Where the word "February" occurs in a line of the listing, please copy the line.

[Information provided Boundary: Start]

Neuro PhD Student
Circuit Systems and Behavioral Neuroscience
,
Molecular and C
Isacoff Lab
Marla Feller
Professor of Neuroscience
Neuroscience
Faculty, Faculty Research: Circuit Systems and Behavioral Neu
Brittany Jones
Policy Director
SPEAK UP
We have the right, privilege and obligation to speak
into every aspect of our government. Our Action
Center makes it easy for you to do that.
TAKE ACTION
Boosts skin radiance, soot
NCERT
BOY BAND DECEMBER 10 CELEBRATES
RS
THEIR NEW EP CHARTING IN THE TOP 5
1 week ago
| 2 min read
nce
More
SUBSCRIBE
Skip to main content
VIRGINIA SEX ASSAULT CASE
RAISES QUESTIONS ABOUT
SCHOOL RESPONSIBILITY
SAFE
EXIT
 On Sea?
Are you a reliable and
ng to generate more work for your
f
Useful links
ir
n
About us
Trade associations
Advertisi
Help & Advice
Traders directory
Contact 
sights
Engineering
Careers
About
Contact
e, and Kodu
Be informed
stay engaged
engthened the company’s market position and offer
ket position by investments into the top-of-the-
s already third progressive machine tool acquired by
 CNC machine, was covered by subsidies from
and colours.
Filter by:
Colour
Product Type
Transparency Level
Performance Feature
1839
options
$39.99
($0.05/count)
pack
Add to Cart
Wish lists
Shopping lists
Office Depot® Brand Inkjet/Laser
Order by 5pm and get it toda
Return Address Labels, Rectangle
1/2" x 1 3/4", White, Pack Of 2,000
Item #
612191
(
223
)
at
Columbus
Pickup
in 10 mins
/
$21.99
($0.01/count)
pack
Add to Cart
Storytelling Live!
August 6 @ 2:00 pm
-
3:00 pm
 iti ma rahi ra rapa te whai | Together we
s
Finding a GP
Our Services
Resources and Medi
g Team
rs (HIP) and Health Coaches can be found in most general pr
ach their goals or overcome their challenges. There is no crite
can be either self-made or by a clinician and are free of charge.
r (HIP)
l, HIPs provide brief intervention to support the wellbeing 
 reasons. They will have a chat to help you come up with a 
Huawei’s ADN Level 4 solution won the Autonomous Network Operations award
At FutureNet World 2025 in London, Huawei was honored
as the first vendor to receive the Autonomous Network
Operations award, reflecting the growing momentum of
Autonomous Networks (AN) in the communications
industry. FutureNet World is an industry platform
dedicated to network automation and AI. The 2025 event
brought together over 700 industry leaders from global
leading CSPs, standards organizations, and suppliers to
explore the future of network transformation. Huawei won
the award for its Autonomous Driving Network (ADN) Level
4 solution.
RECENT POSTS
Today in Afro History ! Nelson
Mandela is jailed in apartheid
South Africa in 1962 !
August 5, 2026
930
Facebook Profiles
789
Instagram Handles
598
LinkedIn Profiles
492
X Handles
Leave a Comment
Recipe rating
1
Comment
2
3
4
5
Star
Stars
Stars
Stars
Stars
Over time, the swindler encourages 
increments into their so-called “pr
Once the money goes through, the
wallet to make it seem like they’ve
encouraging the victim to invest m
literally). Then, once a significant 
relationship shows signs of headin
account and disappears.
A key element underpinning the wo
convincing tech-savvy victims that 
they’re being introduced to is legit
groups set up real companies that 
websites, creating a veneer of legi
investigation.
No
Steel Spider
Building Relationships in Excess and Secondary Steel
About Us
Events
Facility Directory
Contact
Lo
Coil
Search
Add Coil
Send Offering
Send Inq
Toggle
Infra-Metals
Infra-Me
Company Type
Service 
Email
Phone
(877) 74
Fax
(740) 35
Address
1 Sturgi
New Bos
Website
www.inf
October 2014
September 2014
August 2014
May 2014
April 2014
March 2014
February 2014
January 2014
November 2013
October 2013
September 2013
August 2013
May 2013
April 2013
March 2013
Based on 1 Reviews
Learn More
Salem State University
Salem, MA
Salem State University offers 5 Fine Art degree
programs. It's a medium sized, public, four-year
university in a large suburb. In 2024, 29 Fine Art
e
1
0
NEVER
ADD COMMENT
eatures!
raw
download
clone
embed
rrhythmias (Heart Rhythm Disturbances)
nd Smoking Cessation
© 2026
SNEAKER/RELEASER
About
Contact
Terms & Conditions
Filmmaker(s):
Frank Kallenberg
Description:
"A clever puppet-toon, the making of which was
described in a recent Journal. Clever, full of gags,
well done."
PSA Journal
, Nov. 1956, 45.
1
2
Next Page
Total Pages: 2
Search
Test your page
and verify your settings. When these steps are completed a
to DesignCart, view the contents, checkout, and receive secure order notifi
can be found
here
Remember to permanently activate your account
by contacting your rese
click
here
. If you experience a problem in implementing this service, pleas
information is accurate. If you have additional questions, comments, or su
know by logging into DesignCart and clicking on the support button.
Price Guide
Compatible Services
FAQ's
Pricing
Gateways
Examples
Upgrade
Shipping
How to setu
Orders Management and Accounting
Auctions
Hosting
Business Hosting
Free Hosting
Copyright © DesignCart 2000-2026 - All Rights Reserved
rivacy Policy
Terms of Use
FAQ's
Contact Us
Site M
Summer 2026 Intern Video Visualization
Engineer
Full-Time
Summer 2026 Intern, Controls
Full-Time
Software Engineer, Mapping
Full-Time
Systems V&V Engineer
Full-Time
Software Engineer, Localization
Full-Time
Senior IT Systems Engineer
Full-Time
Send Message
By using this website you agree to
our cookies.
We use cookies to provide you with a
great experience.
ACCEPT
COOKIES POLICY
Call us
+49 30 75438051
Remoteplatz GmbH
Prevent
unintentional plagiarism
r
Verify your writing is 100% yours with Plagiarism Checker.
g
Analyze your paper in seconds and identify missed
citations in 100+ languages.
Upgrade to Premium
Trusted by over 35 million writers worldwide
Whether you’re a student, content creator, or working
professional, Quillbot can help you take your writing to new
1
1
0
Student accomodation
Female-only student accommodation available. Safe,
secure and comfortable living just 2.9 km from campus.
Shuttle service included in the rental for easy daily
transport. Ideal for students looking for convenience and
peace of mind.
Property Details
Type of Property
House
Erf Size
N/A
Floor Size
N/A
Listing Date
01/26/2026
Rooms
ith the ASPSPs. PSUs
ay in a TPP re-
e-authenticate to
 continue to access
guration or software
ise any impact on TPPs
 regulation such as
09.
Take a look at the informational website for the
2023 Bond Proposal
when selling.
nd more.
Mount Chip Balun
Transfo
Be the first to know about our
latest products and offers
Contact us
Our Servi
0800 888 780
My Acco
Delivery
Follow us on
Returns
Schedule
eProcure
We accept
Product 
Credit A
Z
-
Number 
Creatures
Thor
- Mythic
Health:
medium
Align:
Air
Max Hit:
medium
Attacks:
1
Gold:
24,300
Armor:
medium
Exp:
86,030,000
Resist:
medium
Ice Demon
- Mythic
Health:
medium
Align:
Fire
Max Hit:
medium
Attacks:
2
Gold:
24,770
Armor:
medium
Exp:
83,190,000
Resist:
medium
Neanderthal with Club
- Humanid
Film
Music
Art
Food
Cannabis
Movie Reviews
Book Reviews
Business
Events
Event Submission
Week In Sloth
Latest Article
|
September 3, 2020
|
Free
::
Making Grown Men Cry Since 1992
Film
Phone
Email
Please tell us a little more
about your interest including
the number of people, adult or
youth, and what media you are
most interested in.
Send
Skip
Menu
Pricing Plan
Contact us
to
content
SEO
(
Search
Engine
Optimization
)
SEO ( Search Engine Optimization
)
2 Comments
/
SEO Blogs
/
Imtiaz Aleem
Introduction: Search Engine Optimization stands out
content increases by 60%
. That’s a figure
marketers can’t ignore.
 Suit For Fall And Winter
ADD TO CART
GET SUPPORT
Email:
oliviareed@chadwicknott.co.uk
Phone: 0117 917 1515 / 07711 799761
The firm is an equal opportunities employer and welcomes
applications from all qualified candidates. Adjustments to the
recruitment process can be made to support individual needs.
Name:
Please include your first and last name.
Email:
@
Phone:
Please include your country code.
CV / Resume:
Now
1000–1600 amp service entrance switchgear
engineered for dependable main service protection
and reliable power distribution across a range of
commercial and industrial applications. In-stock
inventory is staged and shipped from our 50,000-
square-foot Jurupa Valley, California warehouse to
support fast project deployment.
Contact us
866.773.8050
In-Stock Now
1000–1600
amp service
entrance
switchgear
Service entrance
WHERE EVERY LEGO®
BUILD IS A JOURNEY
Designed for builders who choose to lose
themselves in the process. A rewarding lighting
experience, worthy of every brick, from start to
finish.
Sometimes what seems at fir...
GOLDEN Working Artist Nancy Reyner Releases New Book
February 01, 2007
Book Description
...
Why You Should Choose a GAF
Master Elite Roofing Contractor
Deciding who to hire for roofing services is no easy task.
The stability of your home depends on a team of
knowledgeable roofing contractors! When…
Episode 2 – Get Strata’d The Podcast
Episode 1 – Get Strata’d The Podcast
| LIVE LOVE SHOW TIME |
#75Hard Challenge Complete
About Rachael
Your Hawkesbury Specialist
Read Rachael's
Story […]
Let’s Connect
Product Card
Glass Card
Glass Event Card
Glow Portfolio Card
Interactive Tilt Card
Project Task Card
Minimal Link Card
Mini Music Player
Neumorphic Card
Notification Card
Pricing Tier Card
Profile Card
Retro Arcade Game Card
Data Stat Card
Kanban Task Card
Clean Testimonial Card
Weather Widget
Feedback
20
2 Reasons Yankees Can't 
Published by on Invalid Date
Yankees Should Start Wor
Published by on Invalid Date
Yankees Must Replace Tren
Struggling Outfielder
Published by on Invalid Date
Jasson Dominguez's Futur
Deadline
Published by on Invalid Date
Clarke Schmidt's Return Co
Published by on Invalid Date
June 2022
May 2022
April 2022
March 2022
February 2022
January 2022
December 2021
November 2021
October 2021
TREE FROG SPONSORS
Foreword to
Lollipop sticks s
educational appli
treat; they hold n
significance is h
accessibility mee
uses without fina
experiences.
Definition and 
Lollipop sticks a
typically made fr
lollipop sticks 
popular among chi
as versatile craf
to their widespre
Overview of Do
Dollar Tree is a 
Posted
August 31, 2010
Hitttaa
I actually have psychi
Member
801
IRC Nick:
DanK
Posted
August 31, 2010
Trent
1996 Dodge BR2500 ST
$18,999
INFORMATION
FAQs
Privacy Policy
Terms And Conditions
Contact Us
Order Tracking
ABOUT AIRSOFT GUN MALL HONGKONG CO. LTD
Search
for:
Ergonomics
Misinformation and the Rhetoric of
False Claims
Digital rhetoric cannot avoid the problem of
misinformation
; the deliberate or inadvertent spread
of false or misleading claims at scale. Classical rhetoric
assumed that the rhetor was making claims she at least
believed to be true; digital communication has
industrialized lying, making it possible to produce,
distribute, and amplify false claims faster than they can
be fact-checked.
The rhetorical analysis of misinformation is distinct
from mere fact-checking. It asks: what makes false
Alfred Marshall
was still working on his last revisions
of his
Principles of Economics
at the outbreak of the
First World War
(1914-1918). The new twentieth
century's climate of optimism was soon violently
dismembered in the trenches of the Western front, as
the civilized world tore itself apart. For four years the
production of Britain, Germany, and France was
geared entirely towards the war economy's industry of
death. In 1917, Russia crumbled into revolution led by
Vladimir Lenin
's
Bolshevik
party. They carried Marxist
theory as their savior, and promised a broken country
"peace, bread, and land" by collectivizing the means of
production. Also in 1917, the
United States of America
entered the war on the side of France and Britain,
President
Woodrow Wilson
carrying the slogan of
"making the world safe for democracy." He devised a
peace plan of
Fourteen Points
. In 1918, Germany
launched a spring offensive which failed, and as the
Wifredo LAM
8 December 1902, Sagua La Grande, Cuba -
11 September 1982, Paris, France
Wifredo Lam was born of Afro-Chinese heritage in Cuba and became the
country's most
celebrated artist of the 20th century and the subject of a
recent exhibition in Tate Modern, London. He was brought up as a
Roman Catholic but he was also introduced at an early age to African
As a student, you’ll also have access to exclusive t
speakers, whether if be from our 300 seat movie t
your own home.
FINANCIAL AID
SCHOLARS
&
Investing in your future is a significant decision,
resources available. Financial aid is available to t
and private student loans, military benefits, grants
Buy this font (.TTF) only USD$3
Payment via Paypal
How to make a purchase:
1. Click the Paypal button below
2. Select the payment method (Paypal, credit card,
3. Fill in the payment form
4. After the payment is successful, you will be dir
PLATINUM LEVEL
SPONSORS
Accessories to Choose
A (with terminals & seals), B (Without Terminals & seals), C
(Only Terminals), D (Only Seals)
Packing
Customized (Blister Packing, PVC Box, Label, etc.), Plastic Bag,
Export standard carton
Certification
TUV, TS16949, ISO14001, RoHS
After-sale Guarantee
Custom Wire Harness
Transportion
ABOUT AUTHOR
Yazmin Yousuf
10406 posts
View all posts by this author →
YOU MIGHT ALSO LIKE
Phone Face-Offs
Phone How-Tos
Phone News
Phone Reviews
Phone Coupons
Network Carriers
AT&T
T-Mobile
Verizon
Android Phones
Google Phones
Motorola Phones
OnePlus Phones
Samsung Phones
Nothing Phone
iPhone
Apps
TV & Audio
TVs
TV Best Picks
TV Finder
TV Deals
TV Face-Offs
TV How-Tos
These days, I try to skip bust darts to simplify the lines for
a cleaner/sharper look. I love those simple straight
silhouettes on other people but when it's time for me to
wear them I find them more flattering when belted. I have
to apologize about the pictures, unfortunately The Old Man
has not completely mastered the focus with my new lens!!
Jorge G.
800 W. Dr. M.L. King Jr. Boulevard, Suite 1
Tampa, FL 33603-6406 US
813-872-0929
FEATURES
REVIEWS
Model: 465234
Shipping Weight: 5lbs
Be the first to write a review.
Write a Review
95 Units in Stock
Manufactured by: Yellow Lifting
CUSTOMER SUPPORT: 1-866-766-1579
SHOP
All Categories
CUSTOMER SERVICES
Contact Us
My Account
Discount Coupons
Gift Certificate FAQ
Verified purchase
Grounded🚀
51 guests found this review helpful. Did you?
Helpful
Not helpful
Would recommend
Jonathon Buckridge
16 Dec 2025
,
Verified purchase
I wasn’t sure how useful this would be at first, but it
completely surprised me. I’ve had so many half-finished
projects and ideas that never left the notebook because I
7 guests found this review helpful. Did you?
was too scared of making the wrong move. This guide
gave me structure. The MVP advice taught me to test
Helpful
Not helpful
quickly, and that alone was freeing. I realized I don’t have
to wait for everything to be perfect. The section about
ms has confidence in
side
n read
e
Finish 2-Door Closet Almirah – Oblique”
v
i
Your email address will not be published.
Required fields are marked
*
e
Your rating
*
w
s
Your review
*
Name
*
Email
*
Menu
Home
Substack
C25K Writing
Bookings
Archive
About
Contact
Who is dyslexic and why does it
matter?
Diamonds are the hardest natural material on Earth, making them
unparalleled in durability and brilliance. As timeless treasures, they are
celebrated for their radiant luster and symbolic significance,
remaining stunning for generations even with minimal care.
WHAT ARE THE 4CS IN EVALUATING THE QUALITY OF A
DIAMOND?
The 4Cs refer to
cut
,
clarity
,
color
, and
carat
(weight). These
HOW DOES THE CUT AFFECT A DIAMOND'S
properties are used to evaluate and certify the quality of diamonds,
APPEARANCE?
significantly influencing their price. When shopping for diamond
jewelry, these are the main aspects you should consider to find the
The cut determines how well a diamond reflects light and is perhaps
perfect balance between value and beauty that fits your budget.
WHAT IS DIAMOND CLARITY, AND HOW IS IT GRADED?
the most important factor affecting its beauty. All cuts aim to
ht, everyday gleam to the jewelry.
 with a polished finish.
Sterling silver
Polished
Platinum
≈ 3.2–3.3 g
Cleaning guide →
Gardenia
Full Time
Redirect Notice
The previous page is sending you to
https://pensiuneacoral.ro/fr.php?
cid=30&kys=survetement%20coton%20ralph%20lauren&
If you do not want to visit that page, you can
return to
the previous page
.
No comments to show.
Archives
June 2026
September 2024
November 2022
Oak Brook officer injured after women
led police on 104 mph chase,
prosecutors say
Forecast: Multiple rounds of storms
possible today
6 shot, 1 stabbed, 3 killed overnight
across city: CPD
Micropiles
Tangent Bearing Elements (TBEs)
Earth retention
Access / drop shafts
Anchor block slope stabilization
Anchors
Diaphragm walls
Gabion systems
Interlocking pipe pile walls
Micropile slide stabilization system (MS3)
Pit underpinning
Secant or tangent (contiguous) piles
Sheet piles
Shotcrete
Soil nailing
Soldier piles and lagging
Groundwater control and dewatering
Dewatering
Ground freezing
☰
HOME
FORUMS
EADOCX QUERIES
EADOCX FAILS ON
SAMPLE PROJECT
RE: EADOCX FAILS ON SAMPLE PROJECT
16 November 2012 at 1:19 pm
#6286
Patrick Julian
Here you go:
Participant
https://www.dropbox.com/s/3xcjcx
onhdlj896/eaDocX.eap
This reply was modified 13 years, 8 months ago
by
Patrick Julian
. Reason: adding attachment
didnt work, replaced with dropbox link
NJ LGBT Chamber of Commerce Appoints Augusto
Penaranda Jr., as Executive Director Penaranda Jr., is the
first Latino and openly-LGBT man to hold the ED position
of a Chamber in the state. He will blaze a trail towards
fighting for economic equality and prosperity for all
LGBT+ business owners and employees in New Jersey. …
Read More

[Information provided Boundary: End]

:: Worked solution ::
February 2014
February 01, 2007
February 2022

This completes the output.